Let your conscience be your guide.
By Col. James Fontanella, 315th Airlift Wing commander
/ Published April 04, 2014
JOINT BASE CHARLESTON, S.C -- Let your conscience be your guide.
That's pretty simple advice. We all remember the story of Pinocchio and Jiminy Cricket and from our childhoods, and the horrible outcomes when Jiminy's advice was disregarded. The interesting thing is, following your conscience is great advice whether you're young or old, child or adult, wooden or real.
I find that it serves me well in my current position. True, I'm inundated with guidance memorandums, policy letters and Air Force Instructions, but for the most part, my gut often tells me very precisely the difference between right and wrong. I also believe that most folks have a pretty reliable conscience when given the opportunity to look inward and ask themselves if they know right from wrong, efficient from wasteful or productive from destructive. It's the choices that we make, by either knowingly accepting the guidance from our internal moral compass, or disregarding it for an easy out, that can get us in trouble.
Fortunately, our military services provide us with good core values we are all expected to live by. And they are intended to be 24/7/365, on and off duty, in and out of uniform. For the Air Force, we all understand "Integrity First, Service Before Self, and Excellence in All We Do." Start with what you know is right and make good choices to that will serve yourself, your families, your service and your country well.
Undeniably, we all make mistakes at some point. We are human and it is natural. What our conscience ought to tell us about corrective action after a misstep is to take responsibility for our actions, be honest with ourselves and others and move on. Mistakes are opportunities for growth and I'm a firm believer in education versus punishment to enable development.
Some circumstances can put us in a position where the right answer is that we shouldn't go it alone.

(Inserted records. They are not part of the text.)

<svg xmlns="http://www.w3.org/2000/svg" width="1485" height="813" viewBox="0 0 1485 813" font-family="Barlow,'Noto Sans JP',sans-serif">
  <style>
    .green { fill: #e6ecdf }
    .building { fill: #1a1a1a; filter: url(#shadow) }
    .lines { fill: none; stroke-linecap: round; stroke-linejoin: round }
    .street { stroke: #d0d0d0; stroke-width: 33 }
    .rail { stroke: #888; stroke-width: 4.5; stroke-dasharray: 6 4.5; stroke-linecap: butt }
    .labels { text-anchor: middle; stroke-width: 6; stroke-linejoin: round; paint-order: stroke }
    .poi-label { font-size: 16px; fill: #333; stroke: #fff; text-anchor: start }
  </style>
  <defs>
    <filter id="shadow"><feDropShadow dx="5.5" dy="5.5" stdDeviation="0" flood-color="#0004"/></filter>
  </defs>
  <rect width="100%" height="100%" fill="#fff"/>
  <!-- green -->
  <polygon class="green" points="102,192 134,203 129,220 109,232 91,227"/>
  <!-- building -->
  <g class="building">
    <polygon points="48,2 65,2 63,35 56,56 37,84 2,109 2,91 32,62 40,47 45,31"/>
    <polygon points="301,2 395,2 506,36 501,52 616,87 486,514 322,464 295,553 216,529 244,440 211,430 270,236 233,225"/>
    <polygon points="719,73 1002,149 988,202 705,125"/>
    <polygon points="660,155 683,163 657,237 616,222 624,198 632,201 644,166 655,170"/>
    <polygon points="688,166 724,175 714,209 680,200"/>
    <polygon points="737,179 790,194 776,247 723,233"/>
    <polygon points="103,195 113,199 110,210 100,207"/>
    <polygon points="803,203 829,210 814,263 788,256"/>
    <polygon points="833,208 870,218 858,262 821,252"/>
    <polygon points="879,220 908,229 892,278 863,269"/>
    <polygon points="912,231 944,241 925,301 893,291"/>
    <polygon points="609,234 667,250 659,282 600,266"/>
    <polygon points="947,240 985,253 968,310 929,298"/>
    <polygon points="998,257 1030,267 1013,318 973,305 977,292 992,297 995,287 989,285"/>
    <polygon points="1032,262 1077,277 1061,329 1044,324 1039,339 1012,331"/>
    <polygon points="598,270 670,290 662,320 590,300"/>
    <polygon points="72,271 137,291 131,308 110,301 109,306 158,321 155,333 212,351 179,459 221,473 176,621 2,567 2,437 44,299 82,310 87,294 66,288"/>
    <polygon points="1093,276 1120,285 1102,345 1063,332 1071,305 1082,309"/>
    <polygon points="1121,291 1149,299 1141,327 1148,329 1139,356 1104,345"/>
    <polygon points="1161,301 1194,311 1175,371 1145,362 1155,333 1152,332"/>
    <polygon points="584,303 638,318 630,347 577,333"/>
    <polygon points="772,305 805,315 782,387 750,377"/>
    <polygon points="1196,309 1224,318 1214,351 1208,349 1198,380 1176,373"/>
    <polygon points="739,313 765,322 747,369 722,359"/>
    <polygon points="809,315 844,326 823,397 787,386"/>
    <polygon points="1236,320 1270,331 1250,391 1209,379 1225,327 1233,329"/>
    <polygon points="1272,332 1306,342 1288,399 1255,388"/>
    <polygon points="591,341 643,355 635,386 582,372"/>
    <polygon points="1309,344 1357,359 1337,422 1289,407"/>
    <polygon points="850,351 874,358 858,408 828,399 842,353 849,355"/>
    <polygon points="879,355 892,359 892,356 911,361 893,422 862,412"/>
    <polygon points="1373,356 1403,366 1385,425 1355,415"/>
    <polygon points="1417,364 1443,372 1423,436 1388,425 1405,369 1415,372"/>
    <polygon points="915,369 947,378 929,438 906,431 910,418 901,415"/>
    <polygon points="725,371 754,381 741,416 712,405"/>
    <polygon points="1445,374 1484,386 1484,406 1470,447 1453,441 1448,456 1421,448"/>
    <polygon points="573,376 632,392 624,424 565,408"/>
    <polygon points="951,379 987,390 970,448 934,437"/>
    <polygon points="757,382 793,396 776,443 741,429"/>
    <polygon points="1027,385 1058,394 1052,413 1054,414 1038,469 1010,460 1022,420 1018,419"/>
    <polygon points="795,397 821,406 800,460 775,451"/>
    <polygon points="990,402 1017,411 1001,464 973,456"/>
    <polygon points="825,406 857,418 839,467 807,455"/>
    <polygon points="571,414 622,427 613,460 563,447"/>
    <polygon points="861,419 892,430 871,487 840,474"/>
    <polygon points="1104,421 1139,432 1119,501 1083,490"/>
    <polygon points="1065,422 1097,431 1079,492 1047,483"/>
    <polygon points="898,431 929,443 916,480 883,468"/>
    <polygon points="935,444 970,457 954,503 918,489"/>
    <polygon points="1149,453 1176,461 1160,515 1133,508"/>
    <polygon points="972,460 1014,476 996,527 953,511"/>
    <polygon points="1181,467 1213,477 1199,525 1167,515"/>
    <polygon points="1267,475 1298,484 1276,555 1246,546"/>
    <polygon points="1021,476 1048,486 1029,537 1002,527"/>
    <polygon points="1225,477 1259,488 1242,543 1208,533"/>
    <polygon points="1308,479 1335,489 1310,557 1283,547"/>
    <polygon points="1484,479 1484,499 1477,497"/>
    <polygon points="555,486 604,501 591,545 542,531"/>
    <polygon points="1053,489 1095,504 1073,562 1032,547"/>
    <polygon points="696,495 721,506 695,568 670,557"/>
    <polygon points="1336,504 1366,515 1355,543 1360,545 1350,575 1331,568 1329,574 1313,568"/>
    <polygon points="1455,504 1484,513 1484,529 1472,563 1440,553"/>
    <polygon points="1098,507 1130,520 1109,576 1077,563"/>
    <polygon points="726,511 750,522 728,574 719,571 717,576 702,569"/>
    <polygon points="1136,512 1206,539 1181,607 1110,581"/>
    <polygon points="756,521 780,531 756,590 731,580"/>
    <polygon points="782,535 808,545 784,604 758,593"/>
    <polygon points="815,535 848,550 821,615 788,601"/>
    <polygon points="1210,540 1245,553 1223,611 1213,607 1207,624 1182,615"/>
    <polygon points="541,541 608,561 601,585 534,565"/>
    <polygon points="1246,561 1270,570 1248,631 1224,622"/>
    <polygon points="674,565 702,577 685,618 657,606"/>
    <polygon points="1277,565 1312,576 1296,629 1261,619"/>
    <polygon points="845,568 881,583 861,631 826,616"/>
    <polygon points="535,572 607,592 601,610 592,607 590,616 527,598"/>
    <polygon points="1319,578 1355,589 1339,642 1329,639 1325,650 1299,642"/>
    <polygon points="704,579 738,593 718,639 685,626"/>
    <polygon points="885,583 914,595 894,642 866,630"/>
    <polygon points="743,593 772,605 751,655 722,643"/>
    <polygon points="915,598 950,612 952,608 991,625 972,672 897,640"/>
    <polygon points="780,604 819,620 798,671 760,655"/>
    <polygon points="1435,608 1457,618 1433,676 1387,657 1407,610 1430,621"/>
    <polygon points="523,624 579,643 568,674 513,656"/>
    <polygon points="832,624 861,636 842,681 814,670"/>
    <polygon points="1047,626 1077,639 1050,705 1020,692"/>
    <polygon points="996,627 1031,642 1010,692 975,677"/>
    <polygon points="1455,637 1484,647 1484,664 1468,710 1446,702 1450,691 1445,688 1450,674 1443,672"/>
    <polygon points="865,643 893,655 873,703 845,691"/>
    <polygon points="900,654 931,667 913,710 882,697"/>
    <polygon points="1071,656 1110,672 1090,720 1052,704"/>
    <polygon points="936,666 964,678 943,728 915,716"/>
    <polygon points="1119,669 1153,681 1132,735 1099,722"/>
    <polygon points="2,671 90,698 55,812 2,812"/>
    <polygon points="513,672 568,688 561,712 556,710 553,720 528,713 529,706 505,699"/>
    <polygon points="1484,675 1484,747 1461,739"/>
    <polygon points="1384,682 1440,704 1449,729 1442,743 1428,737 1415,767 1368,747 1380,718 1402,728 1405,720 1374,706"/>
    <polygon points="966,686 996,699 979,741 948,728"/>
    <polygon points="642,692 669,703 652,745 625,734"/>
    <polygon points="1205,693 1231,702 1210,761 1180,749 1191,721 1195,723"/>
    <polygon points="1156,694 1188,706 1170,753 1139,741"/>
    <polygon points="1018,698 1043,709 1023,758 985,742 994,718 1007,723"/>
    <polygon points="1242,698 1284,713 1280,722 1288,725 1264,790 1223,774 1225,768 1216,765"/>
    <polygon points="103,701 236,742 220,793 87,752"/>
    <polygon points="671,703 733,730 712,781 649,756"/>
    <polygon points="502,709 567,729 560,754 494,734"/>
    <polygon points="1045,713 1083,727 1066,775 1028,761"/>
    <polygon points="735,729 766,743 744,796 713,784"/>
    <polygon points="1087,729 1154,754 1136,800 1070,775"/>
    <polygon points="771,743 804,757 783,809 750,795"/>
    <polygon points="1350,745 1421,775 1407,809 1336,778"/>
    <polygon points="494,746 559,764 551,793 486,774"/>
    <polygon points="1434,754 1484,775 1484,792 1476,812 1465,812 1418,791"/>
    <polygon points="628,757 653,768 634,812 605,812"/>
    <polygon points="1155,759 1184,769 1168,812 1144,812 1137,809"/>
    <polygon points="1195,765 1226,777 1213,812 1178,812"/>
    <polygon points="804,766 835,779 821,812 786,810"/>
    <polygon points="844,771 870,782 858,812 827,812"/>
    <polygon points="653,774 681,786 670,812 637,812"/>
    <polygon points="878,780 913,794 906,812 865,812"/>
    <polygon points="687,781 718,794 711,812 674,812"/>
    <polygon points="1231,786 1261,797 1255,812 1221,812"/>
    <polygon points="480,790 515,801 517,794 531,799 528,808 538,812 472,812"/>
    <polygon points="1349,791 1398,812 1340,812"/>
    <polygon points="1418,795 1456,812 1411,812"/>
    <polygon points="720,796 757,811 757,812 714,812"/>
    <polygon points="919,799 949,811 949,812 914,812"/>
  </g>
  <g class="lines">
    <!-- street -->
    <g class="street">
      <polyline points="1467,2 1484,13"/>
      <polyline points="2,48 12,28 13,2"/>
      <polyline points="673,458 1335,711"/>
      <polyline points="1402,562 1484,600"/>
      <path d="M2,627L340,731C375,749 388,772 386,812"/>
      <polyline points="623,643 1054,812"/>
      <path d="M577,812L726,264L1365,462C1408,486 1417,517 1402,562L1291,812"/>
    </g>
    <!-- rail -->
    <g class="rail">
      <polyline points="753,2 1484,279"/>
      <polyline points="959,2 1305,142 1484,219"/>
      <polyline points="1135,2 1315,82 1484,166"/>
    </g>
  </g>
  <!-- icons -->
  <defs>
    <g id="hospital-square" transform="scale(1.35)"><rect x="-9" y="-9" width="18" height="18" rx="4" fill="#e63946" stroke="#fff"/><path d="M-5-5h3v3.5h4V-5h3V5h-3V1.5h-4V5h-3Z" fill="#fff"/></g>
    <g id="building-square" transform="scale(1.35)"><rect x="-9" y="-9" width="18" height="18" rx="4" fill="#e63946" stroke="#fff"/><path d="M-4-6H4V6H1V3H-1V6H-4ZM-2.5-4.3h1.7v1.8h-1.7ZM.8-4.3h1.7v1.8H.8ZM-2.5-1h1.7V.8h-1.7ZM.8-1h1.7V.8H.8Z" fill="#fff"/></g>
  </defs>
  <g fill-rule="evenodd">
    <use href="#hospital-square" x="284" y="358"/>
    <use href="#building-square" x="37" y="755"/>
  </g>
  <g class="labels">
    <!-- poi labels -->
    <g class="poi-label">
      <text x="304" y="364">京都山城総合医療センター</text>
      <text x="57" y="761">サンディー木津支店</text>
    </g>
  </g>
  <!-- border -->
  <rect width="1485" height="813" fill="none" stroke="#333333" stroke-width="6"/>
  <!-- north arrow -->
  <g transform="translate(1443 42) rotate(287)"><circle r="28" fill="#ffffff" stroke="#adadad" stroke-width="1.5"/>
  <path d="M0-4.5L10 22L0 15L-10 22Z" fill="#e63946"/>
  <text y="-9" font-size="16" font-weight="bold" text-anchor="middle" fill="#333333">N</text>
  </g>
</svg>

We know that whether it's help with finances, relationships, substance abuse or other behavioral health issues, assistance is out there. All too often, many of our coworkers, and even loved ones, need help and won't take the initiative to act on what they know they need to do. Our Wingman culture encourages us to help each other out. It's our duty to point others in need toward the resources that are available. And if you're wondering whether or not you should seek help for yourself - you probably already know the answer. Take advantage of the opportunity to learn and grow before there are negative consequences.
I see amazing accomplishments from the people I work with every day. Truthfully, some make it look easier than others, but I acknowledge that most of our behaviors generally come from an intuitive sense within us. Consistently listening to our consciences takes strength, courage and resiliency, but it's within all of our powers to do it, and hopefully that little voice in your head reflects good, honest and principled ethics. Life is never as easy as children's fairy tales, but happy endings are far more likely if you choose to live your life by the guidance of your conscience ... whether or not you've chosen to name it.